On the QQTV screen the tunnel was a uniform blue, while semi-circular patches, around the openings on either side, the walls warmed to a blotchy yellow.
“Any ideas what it means, Derrick?” Sarah asked, but Derrick just shrugged and peered down the tunnel.
“Ah dang, guys, check it out, man,” Derrick said as he looked back down the tunnel, “It’s all freaking moving.”
As they all looked at the sides and walls of the
tunnel, they realized the entire passage was undulating in heavy waves, with infrequent shudders along a side tunnel opening that shook strands of the slime free from the ceiling to stretch down to the floor.
CHAPTER FORTY-FOUR
THEY ALL PLAYED THEIR lights to the far end where the corridor bent slightly right and continued out of view.
Howard wrinkled his nose and said, “Smells like a fucking stray dog’s breath. And it’s humid as hell too.”
“See, I told y’all it was gross,” Mary said.
Derrick nodded. He turned the dial on the side of the QQTV box to the air-vector setting and whispered, “We got air currents moving around the entrances to the side tunnel. I’m not seeing any vectors traveling the axis of the main tunnel, beyond a light one traveling the length toward us from when we opened the door. I don’t think anything’s moved down the main tunnel within the last several seconds. The Veil is thin here though—I can feel the Mythos-energy ... sickeningly thick and oppressive. Bad, man. Real bad. We’re close to the origin of the Primary Entity tear.”

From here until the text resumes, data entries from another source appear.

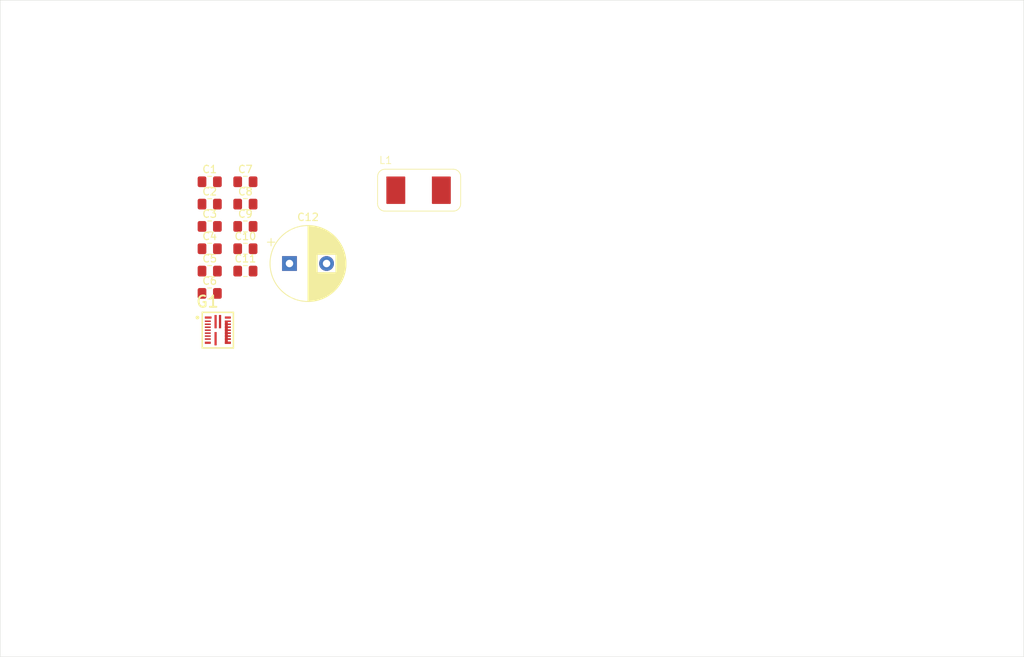
<source format=kicad_pcb>
(kicad_pcb
	(version 20240108)
	(generator "pcbnew")
	(generator_version "8.0")
	(general
		(thickness 1.6)
		(legacy_teardrops no)
	)
	(paper "A4")
	(layers
		(0 "F.Cu" signal)
		(31 "B.Cu" signal)
		(32 "B.Adhes" user "B.Adhesive")
		(33 "F.Adhes" user "F.Adhesive")
		(34 "B.Paste" user)
		(35 "F.Paste" user)
		(36 "B.SilkS" user "B.Silkscreen")
		(37 "F.SilkS" user "F.Silkscreen")
		(38 "B.Mask" user)
		(39 "F.Mask" user)
		(40 "Dwgs.User" user "User.Drawings")
		(41 "Cmts.User" user "User.Comments")
		(42 "Eco1.User" user "User.Eco1")
		(43 "Eco2.User" user "User.Eco2")
		(44 "Edge.Cuts" user)
		(45 "Margin" user)
		(46 "B.CrtYd" user "B.Courtyard")
		(47 "F.CrtYd" user "F.Courtyard")
		(48 "B.Fab" user)
		(49 "F.Fab" user)
		(50 "User.1" user)
		(51 "User.2" user)
		(52 "User.3" user)
		(53 "User.4" user)
		(54 "User.5" user)
		(55 "User.6" user)
		(56 "User.7" user)
		(57 "User.8" user)
		(58 "User.9" user)
	)
	(setup
		(pad_to_mask_clearance 0)
		(allow_soldermask_bridges_in_footprints no)
		(pcbplotparams
			(layerselection 0x00010fc_ffffffff)
			(plot_on_all_layers_selection 0x0000000_00000000)
			(disableapertmacros no)
			(usegerberextensions no)
			(usegerberattributes yes)
			(usegerberadvancedattributes yes)
			(creategerberjobfile yes)
			(dashed_line_dash_ratio 12.000000)
			(dashed_line_gap_ratio 3.000000)
			(svgprecision 4)
			(plotframeref no)
			(viasonmask no)
			(mode 1)
			(useauxorigin no)
			(hpglpennumber 1)
			(hpglpenspeed 20)
			(hpglpendiameter 15.000000)
			(pdf_front_fp_property_popups yes)
			(pdf_back_fp_property_popups yes)
			(dxfpolygonmode yes)
			(dxfimperialunits yes)
			(dxfusepcbnewfont yes)
			(psnegative no)
			(psa4output no)
			(plotreference yes)
			(plotvalue yes)
			(plotfptext yes)
			(plotinvisibletext no)
			(sketchpadsonfab no)
			(subtractmaskfromsilk no)
			(outputformat 1)
			(mirror no)
			(drillshape 1)
			(scaleselection 1)
			(outputdirectory "")
		)
	)
	(net 0 "")
	(net 1 "12V_IN")
	(net 2 "GND")
	(net 3 "unconnected-(G1-PGOOD-Pad9)")
	(net 4 "unconnected-(G1-MODE-Pad4)")
	(net 5 "Net-(G1-PGND-Pad11)")
	(net 6 "unconnected-(G1-VIN-Pad10)")
	(net 7 "unconnected-(G1-EN-Pad8)")
	(net 8 "unconnected-(G1-CS-Pad3)")
	(net 9 "unconnected-(G1-AGND-Pad2)")
	(net 10 "unconnected-(G1-BST-Pad1)")
	(net 11 "unconnected-(G1-FB-Pad7)")
	(net 12 "unconnected-(G1-RGND-Pad6)")
	(net 13 "unconnected-(G1-VCC-Pad19)")
	(net 14 "unconnected-(G1-SS{slash}VREF-Pad5)")
	(net 15 "unconnected-(G1-SW-Pad20)")
	(footprint "Capacitor_SMD:C_0805_2012Metric_Pad1.18x1.45mm_HandSolder" (layer "F.Cu") (at 91.245354 88.02))
	(footprint "Capacitor_SMD:C_0805_2012Metric_Pad1.18x1.45mm_HandSolder" (layer "F.Cu") (at 96.055354 78.99))
	(footprint "Capacitor_SMD:C_0805_2012Metric_Pad1.18x1.45mm_HandSolder" (layer "F.Cu") (at 91.245354 75.98))
	(footprint "TDA38813:IFX-PG-QFN-21-V" (layer "F.Cu") (at 92.340024 95.985))
	(footprint "Choke_Coil:Choke_Coil_SMD_3.5_8.4" (layer "F.Cu") (at 119.5 77))
	(footprint "Capacitor_THT:CP_Radial_D10.0mm_P5.00mm" (layer "F.Cu") (at 102 87))
	(footprint "Capacitor_SMD:C_0805_2012Metric_Pad1.18x1.45mm_HandSolder" (layer "F.Cu") (at 96.055354 88.02))
	(footprint "Capacitor_SMD:C_0805_2012Metric_Pad1.18x1.45mm_HandSolder" (layer "F.Cu") (at 91.245354 82))
	(footprint "Capacitor_SMD:C_0805_2012Metric_Pad1.18x1.45mm_HandSolder" (layer "F.Cu") (at 96.055354 85.01))
	(footprint "Capacitor_SMD:C_0805_2012Metric_Pad1.18x1.45mm_HandSolder" (layer "F.Cu") (at 96.055354 82))
	(footprint "Capacitor_SMD:C_0805_2012Metric_Pad1.18x1.45mm_HandSolder" (layer "F.Cu") (at 91.245354 85.01))
	(footprint "Capacitor_SMD:C_0805_2012Metric_Pad1.18x1.45mm_HandSolder" (layer "F.Cu") (at 91.245354 78.99))
	(footprint "Capacitor_SMD:C_0805_2012Metric_Pad1.18x1.45mm_HandSolder" (layer "F.Cu") (at 96.055354 75.98))
	(footprint "Capacitor_SMD:C_0805_2012Metric_Pad1.18x1.45mm_HandSolder" (layer "F.Cu") (at 91.245354 91.03))
	(gr_rect
		(start 63 51.5)
		(end 201 140)
		(stroke
			(width 0.05)
			(type default)
		)
		(fill none)
		(layer "Edge.Cuts")
		(uuid "efcab703-8aed-48d2-a94a-182f6aaf34d6")
	)
)

</source>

Sarah whispered, “Turn your lights off.”
They all switched off the lights on their rifle rails. The room they were standing in plunged into darkness. As his eyes adjusted, Derrick could see lights flickering and pulsing from the side tunnels.
“Ideas?” Sarah asked. They all flicked their lights back on.

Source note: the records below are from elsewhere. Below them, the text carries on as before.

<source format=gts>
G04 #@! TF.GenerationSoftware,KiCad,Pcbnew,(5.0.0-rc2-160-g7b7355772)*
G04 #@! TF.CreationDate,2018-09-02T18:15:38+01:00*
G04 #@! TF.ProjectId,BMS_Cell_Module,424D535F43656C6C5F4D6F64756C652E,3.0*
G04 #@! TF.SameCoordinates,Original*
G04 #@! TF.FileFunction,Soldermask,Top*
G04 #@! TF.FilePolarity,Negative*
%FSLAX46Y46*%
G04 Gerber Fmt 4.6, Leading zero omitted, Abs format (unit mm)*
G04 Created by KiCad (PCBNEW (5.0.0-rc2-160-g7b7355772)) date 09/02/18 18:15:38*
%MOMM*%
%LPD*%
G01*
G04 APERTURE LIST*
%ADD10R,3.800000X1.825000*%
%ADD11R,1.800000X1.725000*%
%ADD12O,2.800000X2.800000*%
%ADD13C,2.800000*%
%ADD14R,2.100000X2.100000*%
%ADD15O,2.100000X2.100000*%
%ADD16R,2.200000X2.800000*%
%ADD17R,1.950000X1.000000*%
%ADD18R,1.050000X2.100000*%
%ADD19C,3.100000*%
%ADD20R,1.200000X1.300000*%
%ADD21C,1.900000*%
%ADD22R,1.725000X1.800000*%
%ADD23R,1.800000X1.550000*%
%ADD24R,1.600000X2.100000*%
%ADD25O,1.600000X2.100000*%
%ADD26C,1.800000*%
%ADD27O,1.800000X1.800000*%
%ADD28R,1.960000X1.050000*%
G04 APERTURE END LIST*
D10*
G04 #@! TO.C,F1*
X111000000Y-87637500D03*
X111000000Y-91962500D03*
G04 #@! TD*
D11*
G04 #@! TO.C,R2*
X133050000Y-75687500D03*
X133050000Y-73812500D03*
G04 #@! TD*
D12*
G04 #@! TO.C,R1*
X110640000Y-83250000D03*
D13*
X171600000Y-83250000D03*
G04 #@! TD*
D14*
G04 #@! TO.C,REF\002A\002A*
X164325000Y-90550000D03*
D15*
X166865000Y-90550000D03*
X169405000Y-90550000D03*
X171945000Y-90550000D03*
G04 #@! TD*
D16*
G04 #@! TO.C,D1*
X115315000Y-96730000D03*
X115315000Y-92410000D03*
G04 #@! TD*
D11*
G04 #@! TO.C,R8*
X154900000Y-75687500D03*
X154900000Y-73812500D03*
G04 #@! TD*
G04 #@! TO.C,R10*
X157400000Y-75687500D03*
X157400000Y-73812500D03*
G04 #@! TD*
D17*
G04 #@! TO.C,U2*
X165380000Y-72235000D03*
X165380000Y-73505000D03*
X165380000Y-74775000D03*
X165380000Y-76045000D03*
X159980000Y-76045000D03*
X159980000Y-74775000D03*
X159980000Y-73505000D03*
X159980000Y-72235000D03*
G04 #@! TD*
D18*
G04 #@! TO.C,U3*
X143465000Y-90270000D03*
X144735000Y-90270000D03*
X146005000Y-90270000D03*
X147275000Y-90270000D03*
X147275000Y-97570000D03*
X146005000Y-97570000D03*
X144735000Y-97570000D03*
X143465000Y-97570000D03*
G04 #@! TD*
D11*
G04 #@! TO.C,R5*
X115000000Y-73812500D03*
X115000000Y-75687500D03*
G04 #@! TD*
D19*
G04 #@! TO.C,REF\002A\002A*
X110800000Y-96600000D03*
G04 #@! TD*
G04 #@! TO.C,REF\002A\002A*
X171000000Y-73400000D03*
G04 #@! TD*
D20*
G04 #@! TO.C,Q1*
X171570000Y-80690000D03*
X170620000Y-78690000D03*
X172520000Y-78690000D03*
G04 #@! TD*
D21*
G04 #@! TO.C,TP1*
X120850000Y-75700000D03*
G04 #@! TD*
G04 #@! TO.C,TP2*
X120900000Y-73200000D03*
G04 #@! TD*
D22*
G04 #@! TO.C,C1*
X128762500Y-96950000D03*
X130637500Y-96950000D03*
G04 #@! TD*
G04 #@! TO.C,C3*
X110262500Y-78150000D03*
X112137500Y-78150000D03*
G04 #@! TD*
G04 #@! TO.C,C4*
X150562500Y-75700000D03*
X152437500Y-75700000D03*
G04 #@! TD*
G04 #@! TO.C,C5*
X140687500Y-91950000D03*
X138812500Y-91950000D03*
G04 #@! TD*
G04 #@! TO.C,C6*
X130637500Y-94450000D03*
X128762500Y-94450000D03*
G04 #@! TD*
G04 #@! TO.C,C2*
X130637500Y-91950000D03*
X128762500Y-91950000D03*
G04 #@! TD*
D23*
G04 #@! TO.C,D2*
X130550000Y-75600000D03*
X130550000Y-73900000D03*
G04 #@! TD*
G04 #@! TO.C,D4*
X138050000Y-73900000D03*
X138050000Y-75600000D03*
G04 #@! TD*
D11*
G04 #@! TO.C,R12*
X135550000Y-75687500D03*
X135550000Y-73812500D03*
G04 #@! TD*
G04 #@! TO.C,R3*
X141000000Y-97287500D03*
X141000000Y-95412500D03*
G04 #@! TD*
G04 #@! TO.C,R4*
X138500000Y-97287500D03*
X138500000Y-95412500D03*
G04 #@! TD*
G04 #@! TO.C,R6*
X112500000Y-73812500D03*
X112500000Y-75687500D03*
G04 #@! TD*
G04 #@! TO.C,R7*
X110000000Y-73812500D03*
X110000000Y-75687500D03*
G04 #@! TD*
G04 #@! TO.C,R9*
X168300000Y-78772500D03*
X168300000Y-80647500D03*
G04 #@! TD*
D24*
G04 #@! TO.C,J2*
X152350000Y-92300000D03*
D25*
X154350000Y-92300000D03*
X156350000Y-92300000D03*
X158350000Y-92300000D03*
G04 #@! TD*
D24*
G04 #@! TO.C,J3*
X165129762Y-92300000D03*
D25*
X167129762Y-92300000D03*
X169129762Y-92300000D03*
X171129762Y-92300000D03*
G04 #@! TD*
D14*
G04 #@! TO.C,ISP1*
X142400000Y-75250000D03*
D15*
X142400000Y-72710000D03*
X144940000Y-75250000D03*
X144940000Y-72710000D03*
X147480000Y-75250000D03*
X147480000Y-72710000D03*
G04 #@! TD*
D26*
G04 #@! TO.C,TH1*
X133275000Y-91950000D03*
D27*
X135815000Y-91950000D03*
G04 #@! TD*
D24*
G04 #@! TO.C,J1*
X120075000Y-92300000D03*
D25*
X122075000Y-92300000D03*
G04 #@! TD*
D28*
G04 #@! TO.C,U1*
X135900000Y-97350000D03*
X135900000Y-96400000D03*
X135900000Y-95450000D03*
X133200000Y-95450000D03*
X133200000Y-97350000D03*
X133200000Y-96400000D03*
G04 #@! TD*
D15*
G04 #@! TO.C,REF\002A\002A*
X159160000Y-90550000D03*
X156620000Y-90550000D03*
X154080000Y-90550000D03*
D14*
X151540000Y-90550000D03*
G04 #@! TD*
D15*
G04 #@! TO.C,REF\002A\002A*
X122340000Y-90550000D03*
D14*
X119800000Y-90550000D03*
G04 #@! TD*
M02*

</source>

“Grenades ready for the side tunnels?” Howard offered.
Sarah shook her head. “Could cause a cave-in.”
Mary said, “I don’t think this is exactly a tunnel. The slime, the movement. Looks like dirt, but ...”
“Feels like a sneaker?” Derrick smiled.
“Yes, Derrick it feels like a sneaker. No, I think we may be inside a living organism—a Secondary Entity maybe?”